Here is an urban harvest log that I recently slabbed to 2" thick slabs. The average length is 90" and the widest area is 36". This is some superb Red Maple burl which extends to the pith and is better than some Big Leaf burl that I have purchased in the past. I thought you guys would enjoy this. In the photobucket folder there is also a video showing a slabbing of one of the pieces. This will dry 3 months than be kiln dried.

slideshow
http://w199.photobucket.com/pbwidget.swf?pbwurl=http%3A%2F%2Fw199.photobucket.com%2Falbums%2Faa318%2FSawmillnc%2Fc9294e26.pbw

the slabbing
http://static.photobucket.com/player.swf


----------



## Scsmith42 (Jan 26, 2011)

Kyle, you are the Slab Man! Those really look nice; can't wait to see pix of them dried and planed.


----------



## HalDougherty (Jul 15, 2009)

I'd like to see some pictures of them carved into a gunstock! Don't you love opening a log and finding treasure like this? When I was in college one of the girls I saw on campus had a tee shirt that said: "You have to kiss a lot of frogs before you find a Prince!"
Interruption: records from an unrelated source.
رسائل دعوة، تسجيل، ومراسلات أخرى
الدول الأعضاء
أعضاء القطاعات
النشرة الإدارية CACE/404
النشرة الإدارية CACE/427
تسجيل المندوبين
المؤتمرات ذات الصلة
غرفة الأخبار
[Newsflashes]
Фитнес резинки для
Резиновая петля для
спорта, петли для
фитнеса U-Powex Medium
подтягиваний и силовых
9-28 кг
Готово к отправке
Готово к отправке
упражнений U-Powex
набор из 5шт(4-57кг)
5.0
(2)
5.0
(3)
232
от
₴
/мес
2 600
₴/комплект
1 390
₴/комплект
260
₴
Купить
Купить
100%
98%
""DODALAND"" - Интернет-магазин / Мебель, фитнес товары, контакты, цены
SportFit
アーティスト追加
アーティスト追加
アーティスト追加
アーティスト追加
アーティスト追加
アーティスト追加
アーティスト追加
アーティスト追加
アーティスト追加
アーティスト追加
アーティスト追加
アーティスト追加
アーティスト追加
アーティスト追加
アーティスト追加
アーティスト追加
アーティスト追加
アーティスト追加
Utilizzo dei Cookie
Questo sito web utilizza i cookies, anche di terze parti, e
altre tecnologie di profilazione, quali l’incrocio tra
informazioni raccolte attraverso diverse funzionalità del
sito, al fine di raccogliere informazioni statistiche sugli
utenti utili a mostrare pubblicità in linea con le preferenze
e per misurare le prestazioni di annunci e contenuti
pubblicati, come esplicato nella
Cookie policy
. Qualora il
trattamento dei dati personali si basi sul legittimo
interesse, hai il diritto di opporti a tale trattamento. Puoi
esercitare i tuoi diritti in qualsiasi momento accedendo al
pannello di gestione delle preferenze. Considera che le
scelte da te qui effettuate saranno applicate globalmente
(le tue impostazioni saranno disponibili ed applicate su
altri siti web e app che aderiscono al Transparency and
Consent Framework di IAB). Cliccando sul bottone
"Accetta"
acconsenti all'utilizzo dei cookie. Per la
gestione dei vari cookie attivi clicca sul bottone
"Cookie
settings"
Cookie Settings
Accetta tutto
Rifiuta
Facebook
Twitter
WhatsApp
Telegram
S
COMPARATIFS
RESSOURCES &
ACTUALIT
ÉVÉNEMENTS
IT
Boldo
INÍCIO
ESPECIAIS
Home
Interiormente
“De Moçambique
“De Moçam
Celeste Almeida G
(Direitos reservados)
I love your Lucas Mill. As soon as I make some money with my bandsaw, I'm going to build a chainsaw mill and frame to cut large walnut stumps into gunstocks. right now I can cut a 34" wide log with the throat of the saw opening to 29 1/2 inches. I've got 5 walnut trees in my woods that I'll have to split the butt log and stump to get them on my sawmill. I'm waiting to cut them till I can handle the wide stuff.


----------



## Sawmillnc (Jan 14, 2010)

Thanks Scott! The figure in this log was spectacular and the camera doesn't do justice because of the bright light.


----------